Che, dall’alto della sua maligna idiozia, ah, il Maligno in confronto a costui è un angelo buonissimo, mi avrebbe prescritto prima la gattabuia, una cella d’isolamento senza pane e acqua. Dunque, dopo avermi disidratato e lasciato stremante solo come un povero cristo a cui sol urla e gemiti spaventosi mi sarebbero rimasti per difendermi dall’oscena persecuzione, mi avrebbe condotto sulla cima di una collina arida. Inaridendomi del tutto, ah ah.
Impalandomi fra rossissime fiamme voraci che avrebbero essiccato ogni altro residuo grido di rabbia focosa.

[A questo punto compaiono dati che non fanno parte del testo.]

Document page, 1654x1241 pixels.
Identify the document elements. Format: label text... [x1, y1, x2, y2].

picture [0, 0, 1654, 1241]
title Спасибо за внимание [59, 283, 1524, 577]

Purtroppo, no, nessuno ancora fortunatamente mi ha esposto, bruciante, ah ah, al pubblico ludibrio della gogna d’un popolo inferocito assalito dalla più purpurea cattiveria immonda. Ma molti si dovrebbero ugualmente vergognare.
Sì, molti episodi d’ignoranza parimenti, se non superiori a quella da me ivi descrittavi, nella mia vita mi son successi. Perché, nonostante siamo nel nuovo millennio, gli artisti, le menti vivamente fervide e gli spiriti liberi, ancora son guardati con malocchio, eh eh, da questi esorcisti probabilmente soltanto della loro diabolica demenza. E allora può succedere che, per emanciparsi da tutta una serie di madornali, orrendi equivoci scatenati da quest’orda di uomini bacchettoni, di donne, queste sì, stregonesche con le loro invidie a pelle, ah ah, col loro bigottismo figlio della loro cultura puritana da moraliste frustrate, per sconfiggere questi mangiapreti e Mangiafuoco così presuntuosi e untori della giovinezza altrui da lor lordata con malevolenza sfacciata, con farisea lor mente assai bacata, devi far capire a questi qua (a chi sennò?) che le tue sono scelte assennate, non da asino, e che non sei affatto un semi-eunuco monacale come Venanzio de Il nome della rosa. Libro che verte sulla liceità del riso e la commedia allegra di Aristotele che spesso veniva fraintesa e tradotta come schizofrenia pericolosa dalla derisione sciocca poc’anzi illustratavi.
Bensì, sei Aristoteles. Sì, il “nero” Urs Althaus de L’allenatore nel pallone.
FAGLI UN CULO così!, urlava Lino Banfi.
E il fuoriclasse, dribblando con classe immensa ogni trappola ricattatoria, ogni altro giochino di scarso fair–play, ogni altro sgambetto e, come si suol dire, bastone fra le ruote e bestioni stupidi, ora festeggia il trionfo.
Mentre gli stronzi son rimasti all’asciutto. E sanno solo continuare a offendere per difendersi dalla figura di merda. Davvero brutta.
Perché Aristoteles si è dimostrato più veloce anche con le palle, che campione di razza, sì, di razza, Aristotele era un geniale pensatore e ogni idiota, ogni tonto e ottuso l’ha preso finalmente in quel posto, ogni cosa gli si è ritorta contro ed è chiarissimo che era solamente un panzone dagli evidentissimi, lapalissiani torti e dalla bile stomachevole da vecchio arrogantone molto (s)porco.
E questo è tutto.
Ammazza, questi bastardi son stati proprio distrutti.
E se la sono andata a cercare.
Arriva sempre un punto ove devi dire basta ai bastardi e zittirli una volta per tutte. Anzi, uno alla volta.